As well as the number of eggs reducing dramatically over this period, the quality of the eggs will also reduce. This is why as women get older they are less likely to become pregnant each month and the incidence of miscarriage and chromosomal abnormality increases. The direct relationship between age and the incidence of aneuploidy suggests that the mechanism of separation (or disjoining) of the chromosomes or chromatids during meiosis is becoming less effective with increased age of the eggs. 



What About the Father? The Paternal Age Effect 

In contrast to women who have a limited supply of eggs, men are able to produce sperm throughout their lives. However, is sperm quality retained into old age?
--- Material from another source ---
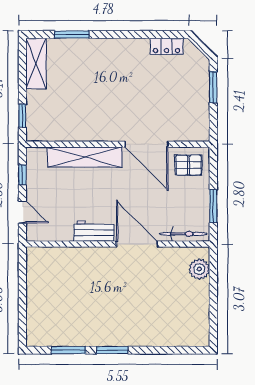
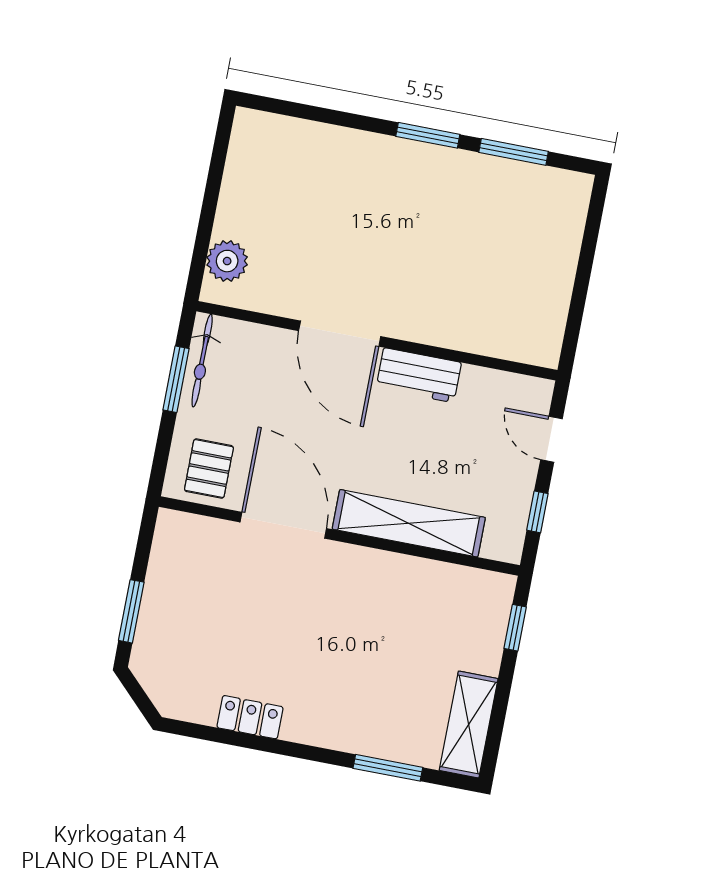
locker: (166, 46) -> (250, 717), moved
pallet: (189, 165) -> (209, 469), turned 90
bicycle: (183, 234) -> (202, 361), moved, turned -90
While it is known that most cases of Down Syndrome are a result of non-disjunction in the female gamete, 5‐10% of Down Syndrome is caused by non-disjunction in the male gamete (the sperm), however there is no conclusive evidence that this is more common in older fathers. Aneuploidy affecting the sex chromosomes is more often caused by a faulty sperm and evidence suggests that there is around a two‐fold increase in this for men over the age of 50 (Sloter, Nath, Eskenazi, & Wyrobek, 2004). 


It is also clear that environmental factors such as smoking (tobacco or marijuana), alcohol and excess weight in the father all appear to be detrimental and appear to increase the risk of long term health effects for their children. Smoking more than 10 cigarettes a day in men increases the risk of childhood cancer in their children fourfold.